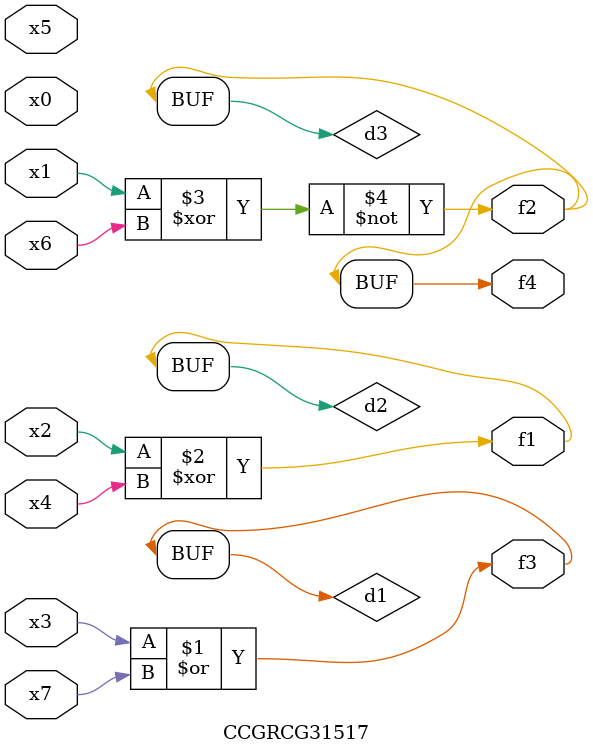
<source format=v>
module CCGRCG31517(
	input x0, x1, x2, x3, x4, x5, x6, x7,
	output f1, f2, f3, f4
);

	wire d1, d2, d3;

	or (d1, x3, x7);
	xor (d2, x2, x4);
	xnor (d3, x1, x6);
	assign f1 = d2;
	assign f2 = d3;
	assign f3 = d1;
	assign f4 = d3;
endmodule

</source>
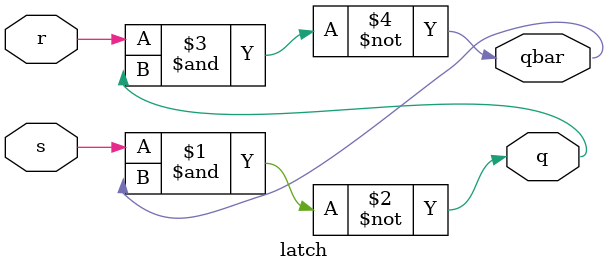
<source format=v>
`timescale 1ns / 1ps


module latch(
    input s,r,
    output q,qbar
    );
    assign q = ~(s & qbar);
assign qbar = ~(r & q);
endmodule

</source>
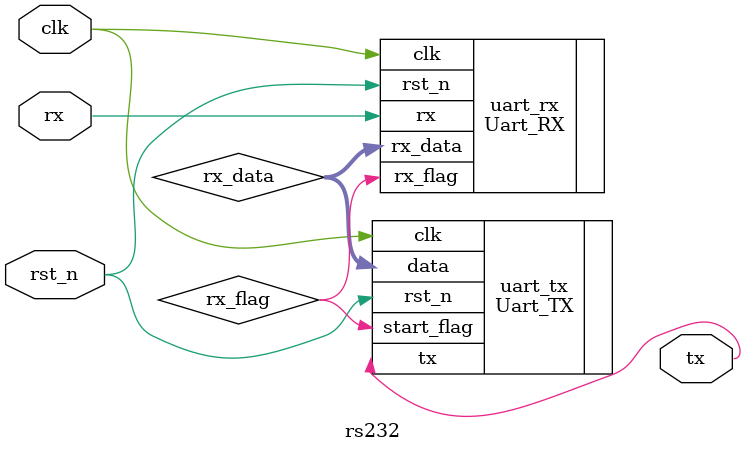
<source format=v>
module rs232(
    input wire clk,
    input wire rst_n,
    input wire rx,
    output wire tx
    );

wire rx_flag;
wire [7:0] rx_data;
wire [7:0] tx_data;

Uart_TX uart_tx(
    .clk(clk),
    .rst_n(rst_n),
    .data(rx_data),
    .start_flag(rx_flag),
    .tx(tx)
    );

Uart_RX uart_rx(
    .clk(clk),
    .rst_n(rst_n),
    .rx(rx),
    .rx_data(rx_data),
    .rx_flag(rx_flag)
    );
    
endmodule
</source>
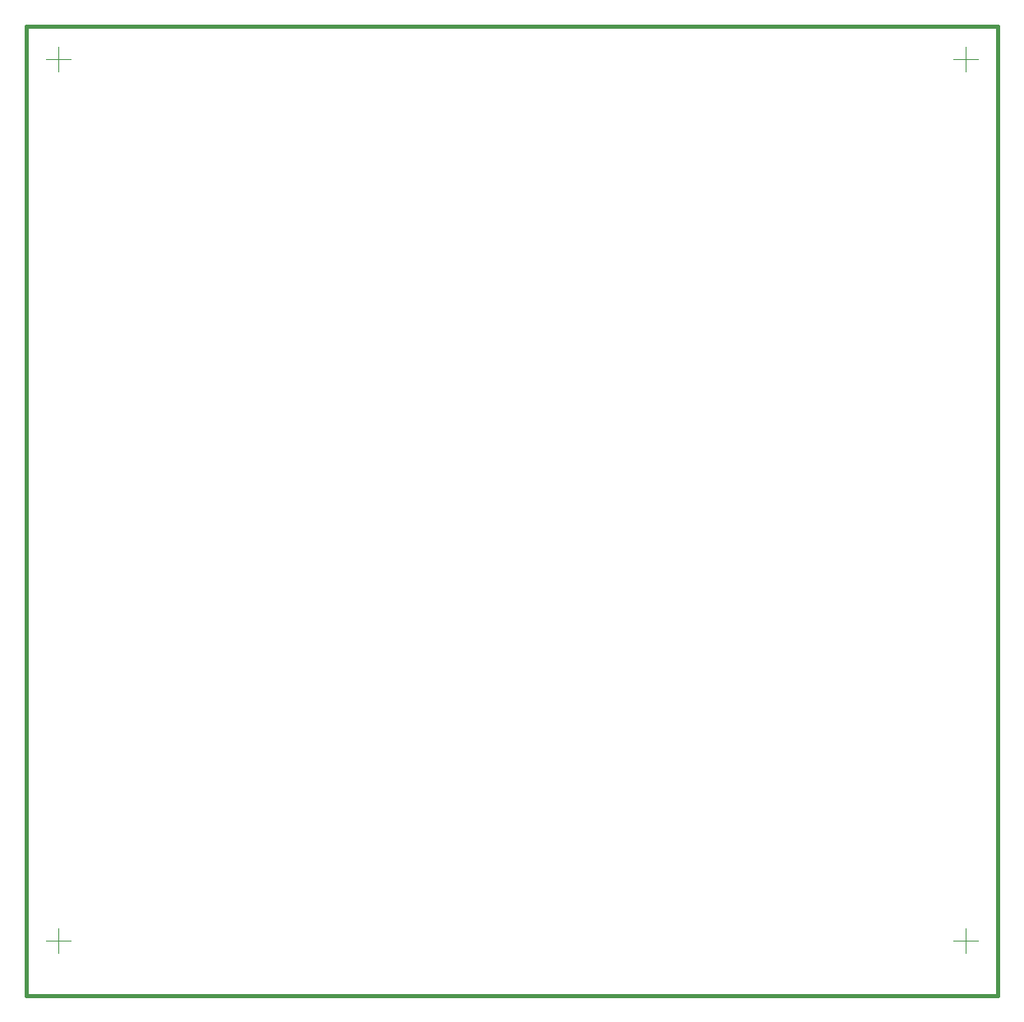
<source format=gbr>
G04 (created by PCBNEW (2013-07-07 BZR 4022)-stable) date 06/01/2015 12:36:27*
%MOIN*%
G04 Gerber Fmt 3.4, Leading zero omitted, Abs format*
%FSLAX34Y34*%
G01*
G70*
G90*
G04 APERTURE LIST*
%ADD10C,0.00590551*%
%ADD11C,0.015*%
%ADD12C,0.004*%
G04 APERTURE END LIST*
G54D10*
G54D11*
X39800Y-23400D02*
X79200Y-23400D01*
X39800Y-62750D02*
X39800Y-23400D01*
X79200Y-62750D02*
X39800Y-62750D01*
X79200Y-23400D02*
X79200Y-62750D01*
G54D12*
X77400Y-24750D02*
X78400Y-24750D01*
X77900Y-24250D02*
X77900Y-25250D01*
X40600Y-24750D02*
X41600Y-24750D01*
X41100Y-24250D02*
X41100Y-25250D01*
X77400Y-60500D02*
X78400Y-60500D01*
X77900Y-60000D02*
X77900Y-61000D01*
X40600Y-60500D02*
X41600Y-60500D01*
X41100Y-60000D02*
X41100Y-61000D01*
M02*

</source>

[PROBLEM DETAILS]: Among the entries above, copy exactly only the lines starting with the one containing "G04 Gerber Fmt" and going through the one containing "X77900Y-25250D01*", both ends included.

[TASK RESPONSE]:
G04 Gerber Fmt 3.4, Leading zero omitted, Abs format*
%FSLAX34Y34*%
G01*
G70*
G90*
G04 APERTURE LIST*
%ADD10C,0.00590551*%
%ADD11C,0.015*%
%ADD12C,0.004*%
G04 APERTURE END LIST*
G54D10*
G54D11*
X39800Y-23400D02*
X79200Y-23400D01*
X39800Y-62750D02*
X39800Y-23400D01*
X79200Y-62750D02*
X39800Y-62750D01*
X79200Y-23400D02*
X79200Y-62750D01*
G54D12*
X77400Y-24750D02*
X78400Y-24750D01*
X77900Y-24250D02*
X77900Y-25250D01*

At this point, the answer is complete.